## Exercise instructions
Each line of the data below that contains "APERTURE" must be copied.

== == ==

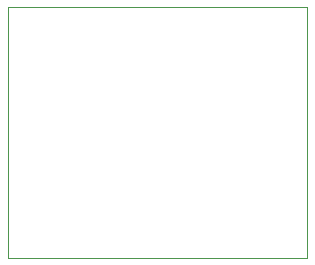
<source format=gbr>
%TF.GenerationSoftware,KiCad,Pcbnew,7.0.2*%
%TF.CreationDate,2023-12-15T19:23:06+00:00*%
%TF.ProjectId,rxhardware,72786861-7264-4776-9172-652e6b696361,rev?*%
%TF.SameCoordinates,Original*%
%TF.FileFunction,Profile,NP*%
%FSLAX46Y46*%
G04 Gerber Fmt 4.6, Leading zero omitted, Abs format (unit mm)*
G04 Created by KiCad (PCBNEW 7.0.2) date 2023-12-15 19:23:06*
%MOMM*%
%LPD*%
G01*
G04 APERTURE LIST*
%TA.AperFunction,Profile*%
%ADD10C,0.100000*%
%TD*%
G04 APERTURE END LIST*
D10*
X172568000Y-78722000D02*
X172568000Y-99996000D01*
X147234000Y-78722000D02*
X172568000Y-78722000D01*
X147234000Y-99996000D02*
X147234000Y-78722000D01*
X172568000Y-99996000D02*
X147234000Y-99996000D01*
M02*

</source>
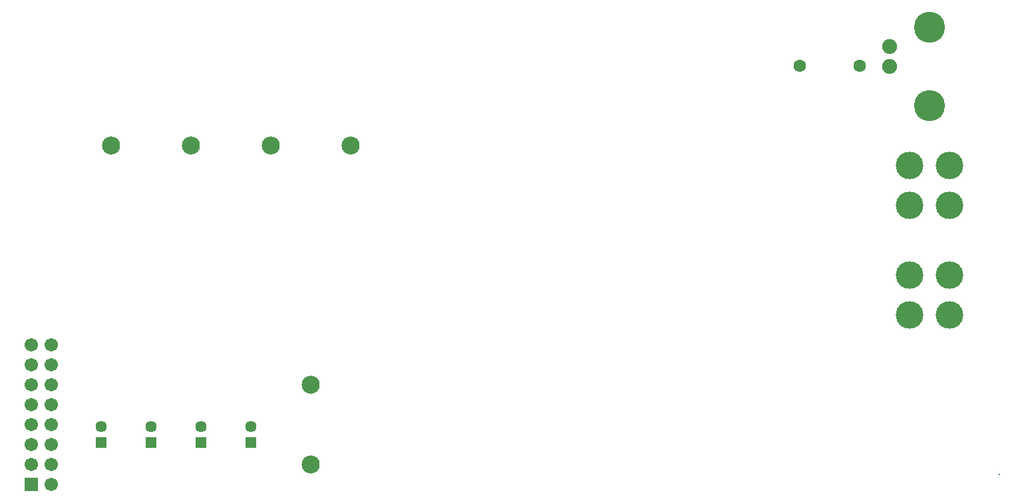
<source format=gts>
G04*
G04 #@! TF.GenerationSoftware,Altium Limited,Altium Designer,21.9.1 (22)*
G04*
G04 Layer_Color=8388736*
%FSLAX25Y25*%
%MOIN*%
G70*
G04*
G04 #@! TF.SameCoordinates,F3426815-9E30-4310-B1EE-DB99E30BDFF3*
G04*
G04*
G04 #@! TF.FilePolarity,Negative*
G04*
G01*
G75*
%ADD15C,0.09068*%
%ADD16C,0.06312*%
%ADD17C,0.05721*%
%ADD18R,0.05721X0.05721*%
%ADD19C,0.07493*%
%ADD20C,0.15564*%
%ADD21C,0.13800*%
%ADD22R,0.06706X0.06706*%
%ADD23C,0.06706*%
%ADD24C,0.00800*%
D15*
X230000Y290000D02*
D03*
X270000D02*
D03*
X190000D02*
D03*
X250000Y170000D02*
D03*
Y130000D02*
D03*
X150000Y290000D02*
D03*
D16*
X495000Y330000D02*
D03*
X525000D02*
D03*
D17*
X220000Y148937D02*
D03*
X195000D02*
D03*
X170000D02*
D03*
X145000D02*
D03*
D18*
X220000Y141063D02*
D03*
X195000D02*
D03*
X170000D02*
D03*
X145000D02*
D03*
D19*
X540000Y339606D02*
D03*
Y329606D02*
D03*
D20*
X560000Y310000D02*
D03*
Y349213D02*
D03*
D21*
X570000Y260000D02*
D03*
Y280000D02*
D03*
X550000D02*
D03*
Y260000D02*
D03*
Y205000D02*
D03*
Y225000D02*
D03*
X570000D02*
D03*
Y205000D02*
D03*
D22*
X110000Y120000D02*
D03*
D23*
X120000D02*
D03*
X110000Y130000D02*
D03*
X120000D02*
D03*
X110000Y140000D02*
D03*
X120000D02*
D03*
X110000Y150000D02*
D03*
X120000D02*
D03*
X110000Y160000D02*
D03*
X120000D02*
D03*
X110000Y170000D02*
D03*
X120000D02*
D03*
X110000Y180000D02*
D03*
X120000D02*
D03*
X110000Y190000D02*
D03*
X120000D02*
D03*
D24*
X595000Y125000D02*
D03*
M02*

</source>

== == ==

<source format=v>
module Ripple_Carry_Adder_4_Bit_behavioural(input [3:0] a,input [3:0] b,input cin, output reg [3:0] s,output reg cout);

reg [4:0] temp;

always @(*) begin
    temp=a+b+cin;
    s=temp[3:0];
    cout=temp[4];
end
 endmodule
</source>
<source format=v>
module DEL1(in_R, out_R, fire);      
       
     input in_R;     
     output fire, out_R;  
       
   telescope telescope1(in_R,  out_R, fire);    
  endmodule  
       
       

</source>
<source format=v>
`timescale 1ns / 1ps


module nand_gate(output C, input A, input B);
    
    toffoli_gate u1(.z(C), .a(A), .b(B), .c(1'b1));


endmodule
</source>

== == ==

## Result of the task
G04 APERTURE LIST*
G04 APERTURE END LIST*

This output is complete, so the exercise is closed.